**Exercise tasks:**
1. In the comment thread about the story, what did Bottleblondesurfer particularly like?
2. Carry on the comment thread about the story from the point where it ends.

---- Text segment

I don't think she'll get much reactions from that advertisement, but I guess from the very last line that the story is going in a different direction anyhow.
Hi Batty
Written by BrianRobertNeal (1195 comments posted) 4th October 2006
You could be right. 
 
Thanks for your time and comments. 
 
Brian

Written by Bottleblondesurfer (3566 comments posted) 4th October 2006
It's funny, I thought it was going one way with the advert then it took us in another direction completely but I suppose it is early days yet and I am sure we will get back t it. If you are struggling it does'nt show, it read well in your usual consise and focussed style of storytelling.I particularly like teh relationship between mother and daughter, looking forward to more 
cheers 
BBS
Hi BBS
Written by BrianRobertNeal (1195 comments posted) 4th October 2006
Once again thanks for your time and comments. 
 
Re the advert it was perhaps a PD to for the first time for me, to fill in some detail regarding the MC. Or maybe it wasn't. 
 
Glad you liked it. 
 
Brian

Written by Phil (6959 comments posted) 4th October 2006
You don't seem to be struggling at all. This reads really well, I want to know what happens and will be reading more if you post it - so job done.  
 
Small point: (and I might be completely wrong) The net-dating at the start didn't sit well for me. Even if you come back to this in a later installment, it doesn't seem quite balanced within this piece. Not saying it shouldn't have been there, perhaps just referred to in some way towards the end. Maybe as you write on, this break in your story might move and it won't be an issue. (If it is one at all.)  
 
Enjoyed it. 
 
All the best, 
 
Phil.

--------
---- Exercise data

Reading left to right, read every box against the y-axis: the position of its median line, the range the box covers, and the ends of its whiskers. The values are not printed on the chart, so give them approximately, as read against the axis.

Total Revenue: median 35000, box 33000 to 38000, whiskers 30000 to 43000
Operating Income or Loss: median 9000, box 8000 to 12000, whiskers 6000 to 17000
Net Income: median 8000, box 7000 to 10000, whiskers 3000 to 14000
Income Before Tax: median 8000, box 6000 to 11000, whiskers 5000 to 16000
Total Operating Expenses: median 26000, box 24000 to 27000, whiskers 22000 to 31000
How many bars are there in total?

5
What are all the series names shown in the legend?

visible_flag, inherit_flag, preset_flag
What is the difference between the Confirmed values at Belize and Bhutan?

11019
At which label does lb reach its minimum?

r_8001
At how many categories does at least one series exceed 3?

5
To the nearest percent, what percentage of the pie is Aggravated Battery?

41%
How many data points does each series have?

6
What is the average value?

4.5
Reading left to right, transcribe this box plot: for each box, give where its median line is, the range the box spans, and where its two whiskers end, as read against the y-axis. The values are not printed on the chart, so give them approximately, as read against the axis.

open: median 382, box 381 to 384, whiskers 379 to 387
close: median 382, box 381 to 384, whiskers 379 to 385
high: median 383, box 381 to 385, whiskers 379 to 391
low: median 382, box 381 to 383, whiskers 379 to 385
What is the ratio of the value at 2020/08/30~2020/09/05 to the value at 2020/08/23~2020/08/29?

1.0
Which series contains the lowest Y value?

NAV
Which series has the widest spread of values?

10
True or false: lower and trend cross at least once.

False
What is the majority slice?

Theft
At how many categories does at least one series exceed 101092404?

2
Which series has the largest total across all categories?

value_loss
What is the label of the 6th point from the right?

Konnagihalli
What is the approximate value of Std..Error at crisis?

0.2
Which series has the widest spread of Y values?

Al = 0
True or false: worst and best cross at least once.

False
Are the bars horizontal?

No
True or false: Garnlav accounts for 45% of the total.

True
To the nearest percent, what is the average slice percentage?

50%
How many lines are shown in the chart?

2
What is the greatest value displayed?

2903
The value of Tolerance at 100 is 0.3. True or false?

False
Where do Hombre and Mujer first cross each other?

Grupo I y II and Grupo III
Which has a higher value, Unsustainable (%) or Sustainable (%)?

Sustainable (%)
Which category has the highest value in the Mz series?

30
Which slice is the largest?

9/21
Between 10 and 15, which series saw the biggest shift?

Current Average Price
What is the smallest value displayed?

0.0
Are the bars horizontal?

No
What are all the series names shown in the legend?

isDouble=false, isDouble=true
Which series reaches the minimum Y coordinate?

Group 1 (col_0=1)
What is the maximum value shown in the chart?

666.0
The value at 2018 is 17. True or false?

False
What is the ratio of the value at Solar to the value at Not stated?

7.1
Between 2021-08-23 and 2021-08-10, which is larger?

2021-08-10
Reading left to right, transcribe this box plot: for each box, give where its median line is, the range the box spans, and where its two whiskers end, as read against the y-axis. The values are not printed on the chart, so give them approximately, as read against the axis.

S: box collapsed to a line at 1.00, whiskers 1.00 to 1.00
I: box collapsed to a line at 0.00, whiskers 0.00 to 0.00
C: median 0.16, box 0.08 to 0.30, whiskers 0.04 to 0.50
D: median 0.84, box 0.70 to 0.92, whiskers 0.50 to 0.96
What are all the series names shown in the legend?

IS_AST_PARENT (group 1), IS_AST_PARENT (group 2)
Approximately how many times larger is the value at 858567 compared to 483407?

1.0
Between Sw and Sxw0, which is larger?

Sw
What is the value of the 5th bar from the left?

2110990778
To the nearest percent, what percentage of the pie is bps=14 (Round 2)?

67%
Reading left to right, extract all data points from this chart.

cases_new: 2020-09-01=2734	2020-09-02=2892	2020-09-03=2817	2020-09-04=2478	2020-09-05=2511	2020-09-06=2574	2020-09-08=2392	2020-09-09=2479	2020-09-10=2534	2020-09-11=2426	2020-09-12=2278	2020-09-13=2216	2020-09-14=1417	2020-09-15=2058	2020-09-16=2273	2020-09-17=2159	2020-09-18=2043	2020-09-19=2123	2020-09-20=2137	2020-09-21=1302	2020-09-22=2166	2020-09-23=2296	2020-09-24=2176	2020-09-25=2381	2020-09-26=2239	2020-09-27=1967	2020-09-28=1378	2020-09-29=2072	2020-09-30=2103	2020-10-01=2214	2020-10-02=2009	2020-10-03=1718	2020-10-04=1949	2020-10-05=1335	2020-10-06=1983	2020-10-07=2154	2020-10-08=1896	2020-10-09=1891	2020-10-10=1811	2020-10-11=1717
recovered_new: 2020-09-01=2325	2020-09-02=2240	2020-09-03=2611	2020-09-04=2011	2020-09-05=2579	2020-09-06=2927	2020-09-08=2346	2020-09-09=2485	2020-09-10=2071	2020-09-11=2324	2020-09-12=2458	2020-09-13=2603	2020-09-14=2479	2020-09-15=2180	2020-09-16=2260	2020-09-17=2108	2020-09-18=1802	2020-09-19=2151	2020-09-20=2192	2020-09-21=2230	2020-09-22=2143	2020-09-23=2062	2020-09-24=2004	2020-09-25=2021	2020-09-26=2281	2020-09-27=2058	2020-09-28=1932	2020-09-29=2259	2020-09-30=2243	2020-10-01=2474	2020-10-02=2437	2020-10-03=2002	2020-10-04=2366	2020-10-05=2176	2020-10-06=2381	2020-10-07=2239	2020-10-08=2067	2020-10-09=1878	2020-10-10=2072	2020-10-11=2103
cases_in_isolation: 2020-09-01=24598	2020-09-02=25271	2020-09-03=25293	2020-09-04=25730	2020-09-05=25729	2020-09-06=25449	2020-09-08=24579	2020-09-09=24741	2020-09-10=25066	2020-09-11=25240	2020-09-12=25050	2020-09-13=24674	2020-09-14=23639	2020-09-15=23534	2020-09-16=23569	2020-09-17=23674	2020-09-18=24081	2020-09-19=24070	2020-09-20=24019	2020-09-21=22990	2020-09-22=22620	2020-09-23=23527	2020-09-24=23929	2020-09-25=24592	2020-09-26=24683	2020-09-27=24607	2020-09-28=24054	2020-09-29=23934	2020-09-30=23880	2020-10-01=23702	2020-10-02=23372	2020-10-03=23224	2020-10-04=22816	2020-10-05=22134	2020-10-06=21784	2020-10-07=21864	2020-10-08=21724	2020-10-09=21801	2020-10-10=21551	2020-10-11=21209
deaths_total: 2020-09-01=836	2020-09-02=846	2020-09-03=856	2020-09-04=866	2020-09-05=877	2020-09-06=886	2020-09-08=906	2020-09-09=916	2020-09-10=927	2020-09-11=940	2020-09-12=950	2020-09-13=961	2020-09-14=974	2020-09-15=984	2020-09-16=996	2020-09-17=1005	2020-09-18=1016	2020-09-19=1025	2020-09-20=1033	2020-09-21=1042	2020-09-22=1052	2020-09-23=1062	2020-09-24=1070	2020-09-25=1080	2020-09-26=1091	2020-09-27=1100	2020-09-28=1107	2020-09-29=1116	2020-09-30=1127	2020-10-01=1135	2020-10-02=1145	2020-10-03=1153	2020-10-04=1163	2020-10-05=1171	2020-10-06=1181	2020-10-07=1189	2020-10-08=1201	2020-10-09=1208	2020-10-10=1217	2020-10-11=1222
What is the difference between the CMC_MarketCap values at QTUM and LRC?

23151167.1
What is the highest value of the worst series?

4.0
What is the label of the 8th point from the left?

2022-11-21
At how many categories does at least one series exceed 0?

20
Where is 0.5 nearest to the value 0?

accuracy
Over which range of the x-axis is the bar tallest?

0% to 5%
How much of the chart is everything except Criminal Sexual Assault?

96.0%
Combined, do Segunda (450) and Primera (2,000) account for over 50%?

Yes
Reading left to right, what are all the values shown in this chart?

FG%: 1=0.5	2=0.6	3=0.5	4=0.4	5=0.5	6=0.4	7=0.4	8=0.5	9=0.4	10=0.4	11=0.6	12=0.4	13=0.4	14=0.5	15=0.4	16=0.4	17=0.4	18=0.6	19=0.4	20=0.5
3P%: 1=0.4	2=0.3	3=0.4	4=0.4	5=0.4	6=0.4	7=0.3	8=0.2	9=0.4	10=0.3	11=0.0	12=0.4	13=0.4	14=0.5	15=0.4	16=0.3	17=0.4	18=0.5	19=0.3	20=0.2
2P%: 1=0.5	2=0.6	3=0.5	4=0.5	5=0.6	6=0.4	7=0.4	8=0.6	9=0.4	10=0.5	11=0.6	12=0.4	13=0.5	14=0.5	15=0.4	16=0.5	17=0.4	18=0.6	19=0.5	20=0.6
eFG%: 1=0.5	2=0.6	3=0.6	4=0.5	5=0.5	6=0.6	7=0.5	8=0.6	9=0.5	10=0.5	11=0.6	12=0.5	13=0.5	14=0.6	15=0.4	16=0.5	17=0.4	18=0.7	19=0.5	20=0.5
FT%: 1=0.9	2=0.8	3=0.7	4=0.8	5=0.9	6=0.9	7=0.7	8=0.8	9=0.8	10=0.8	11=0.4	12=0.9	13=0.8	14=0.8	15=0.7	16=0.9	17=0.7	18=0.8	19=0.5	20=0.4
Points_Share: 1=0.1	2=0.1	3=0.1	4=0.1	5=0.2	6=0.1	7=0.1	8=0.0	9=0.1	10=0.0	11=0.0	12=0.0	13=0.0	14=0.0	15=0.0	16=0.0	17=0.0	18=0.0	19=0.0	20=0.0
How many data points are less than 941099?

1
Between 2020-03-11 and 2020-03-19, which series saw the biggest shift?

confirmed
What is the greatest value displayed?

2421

--------

**Answers given:**
1. The relationship between mother and daughter.

2.
Ta Phil
Written by BrianRobertNeal (1195 comments posted) 4th October 2006
Don't tell Bubbles but it was a plot device to tell you lots about the MC. At present it has no other significance other than to give the piece a sharp opening. 
 
Once again thanks for your time and comments, 
 
Brian
Hi Brian
Written by ellipinnock (1786 comments posted) 5th October 2006
PD? MC? Am I being dense? I enjoyed this story although I didn't feel the style was a snatural for you as some of your other pieces. Nethertheless it moved along nicely, was interesting and I'm intrigued to find out what happens next so job done! 
 
Great stuff 
 
Elli
Hi EP
Written by BrianRobertNeal (1195 comments posted) 5th October 2006
PD=Plot Device 
 
MC=Main character. 
 
I was going for a less terse more detailed feel to the writing than would normally be the case. 
 
Glad you enjoyed it, thanks for your time and comments, 
 
Brian 

Written by tpowell (105 comments posted) 14th October 2007
Hi Brian 
 
Liked this a lot - Not sure about the opening, I just don't feel she would have described herself that way. 
 
The relationship between her and her daughter is handled very well, and I really felt her loneliness when she went back to an empty house.